### Texto proporcionado ###

El día en que aprendí a volar
Stefanie
Kremser
Traducción
de Marina Borrás
Entreambos
Barcelona,
2017
286
páginas
Empeñados
en estrellarse contra las paredes de ese callejón sin salida que es la búsqueda
de la identidad, los autores contemporáneos parecen no tener otro tema sobre el
que hablar. O al menos no tener otras intenciones. Lo mejor llega a ser
preguntarse si la identidad existe, si se puede seguir siendo el mismo ahora
que al minuto siguiente. En el ordenador, lo que ayuda es deshacerse de
archivos temporales y desfragmentar, hasta que reducimos a lo imprescindible la
identidad. Tal vez debamos limitarnos a eso, a ser aquello a lo que queda
reducido el ordenador, un poco de lo que no se cambia, como las barras verdes, y
un montón de lo que se descompone y debe regresar a su sitio, como las barras
rojas y azules, que son, a la hora de la verdad, con lo que nos relacionamos.

### Datos proporcionados ###

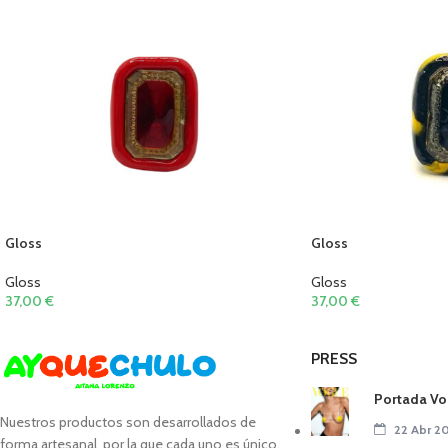
Gloss
Gloss
Gloss
Gloss
37,00
€
37,00
€
PRESS
Portada Vo
Nuestros productos son desarrollados de
22 Abr 2
forma artesanal por la que cada uno es único.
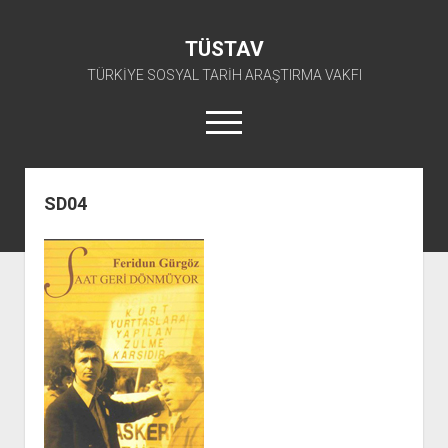
TÜSTAV
TÜRKİYE SOSYAL TARİH ARAŞTIRMA VAKFI
menüyü
aç
twitter
facebook
instagram
youtube
SD04
ANA SAYFA
açılır
E-ARŞİV
menüyü
açılır
TKP ARŞİV FONU
KÜTÜPHANE
aç
menüyü
SÜRELİ YAYINLAR
TİP ARŞİV FONU
TKP KİTAPLIĞI
aç
TSİP ARŞİV FONU
TİP KİTAPLIĞI
AFİŞLER
TBKP ARŞİV FONU
GÖRSEL-İŞİTSEL
TSİP KİTAPLIĞI
açılır
İŞÇİ HAREKETLERİ ARŞİV FONU
TBKP KİTAPLIĞI
BAŞVURULAR
menüyü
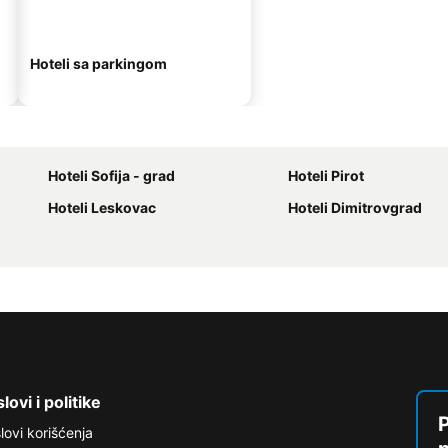
Hoteli sa parkingom
Hoteli Sofija - grad
Hoteli Pirot
Hoteli Leskovac
Hoteli Dimitrovgrad
lovi i politike
P
lovi korišćenja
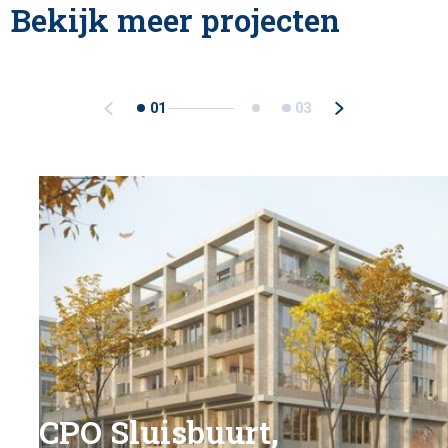
Bekijk meer projecten
01
03
CPO Sluisbuurt,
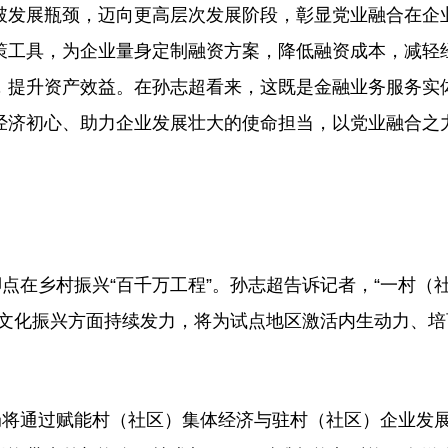
破发展瓶颈，迈向更高层次发展阶段，彰显党业融合在企
策工具，为企业量身定制融资方案，降低融资成本，减轻
，提升资产效益。在孙志超看来，这既是金融业务服务实
经济初心、助力企业发展壮大的使命担当，以党业融合之
在乡村振兴“百千万工程”。孙志超告诉记者，“一村（
、文化振兴方面持续发力，将为试点地区激活内生动力、培
将通过赋能村（社区）集体经济与驻村（社区）企业发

###

(La tarea)
Por favor, responde estas preguntas sobre el texto acerca del libro "El día en que aprendí a volar":
1. ¿Quién hizo la traducción del libro?
2. ¿Cuántas páginas tiene el libro?
3. ¿De qué color son las barras que representan lo que no se cambia?
Los datos no hacen falta para resolver la tarea.

(Respuesta esperada)
1. Marina Borrás.
2. 286 páginas.
3. Verdes.